Improving Your Home Recording by Listening Critically
One of the best ways to find out how to mix music is to listen to the way music that you like is mixed. Put on a CD of something similar to your music (or music that has a sound that you like) and ask yourself the following questions:
What is the overall tonal quality or texture of the song? Notice how the frequencies of all the instruments cover the hearing spectrum. Does the song sound smooth or harsh, full or thin? Try to determine what you like about the overall production.
How does the song’s arrangement contribute to its overall feel? Listen for licks or phrases that add to the arrangement. Notice whether the song seems to get fuller as it goes on.
Where are the instruments in the stereo field? Notice where each instrument is, from left to right and front to back, in the mix. Listen to see whether the instruments stay in one place throughout the song or whether they move around.
What effects are being used on each instrument? Listen for reverb and delay lengths as well as the effect level compared to the dry (unaffected) signal.
What tonal quality does each instrument have? Try to determine the frequencies from each instrument that seem dominant. Pay particular attention to the way the drums sound, especially the snare drum.
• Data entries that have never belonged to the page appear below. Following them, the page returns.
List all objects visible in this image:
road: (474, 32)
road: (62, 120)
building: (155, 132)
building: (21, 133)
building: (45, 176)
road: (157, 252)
Do you have any phase cancellation messing with your tracks? Phase cancellation changes the sound of your mix by reducing certain frequencies. These can cause serious problems with your mix Test your mix in mono (turn off the stereo panning on your master bus). You should be switching from mono to stereo often as you mix, especially if you’re adding tracks to a mix or making big EQ adjustments.
Even if you’re not mixing one of your songs, it’s a good idea to occasionally sit down and listen to music on your monitors to get used to listening to music critically. Also, the more good music you hear on your monitors, the easier it is for you to know when your music sounds good on them, too.
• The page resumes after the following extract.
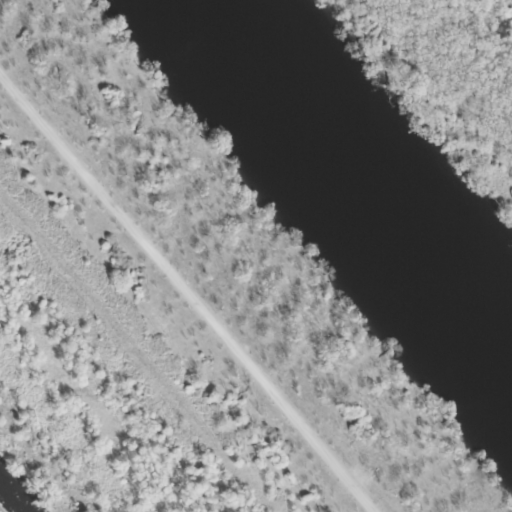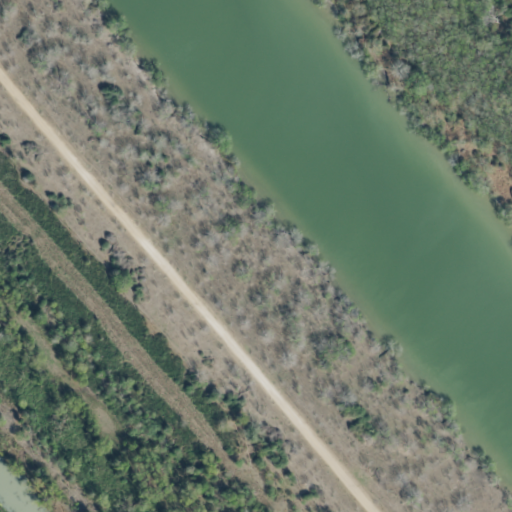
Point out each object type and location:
road: (189, 293)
A good mix should sound good on a variety of systems, not just through the speakers in your studio. Before you decide that a mix is done, copy it to a CD and play it in your car, your friend’s stereo, and a boom box. In fact, try to listen to your music on as many different kinds of systems as you can.
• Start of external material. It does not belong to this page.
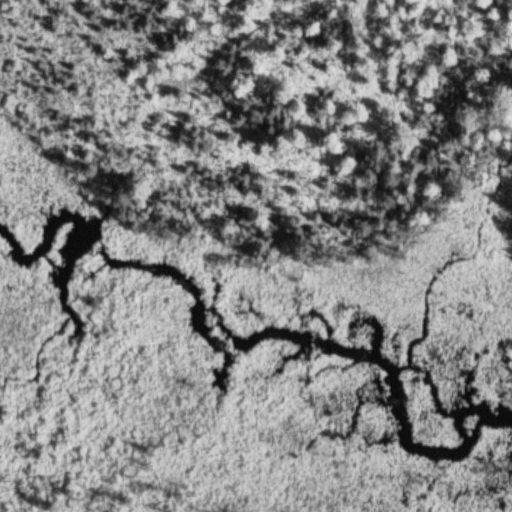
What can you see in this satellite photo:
road: (183, 79)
As you listen, notice whether the bass disappears or becomes too loud or whether the treble becomes thin or harsh. Basically, you’re trying to determine where you need to make adjustments in your mix so that it sounds good everywhere.
Unless you spent a lot of time and money getting your mixing room to sound great, you have to compensate when you mix so that your music sounds good on other people’s systems. If your room or speakers enhance the bass in your song, the song will sound thin on other people’s systems.
On the other hand, if your system lacks bass, your mixes will be boomy when you listen to them somewhere else.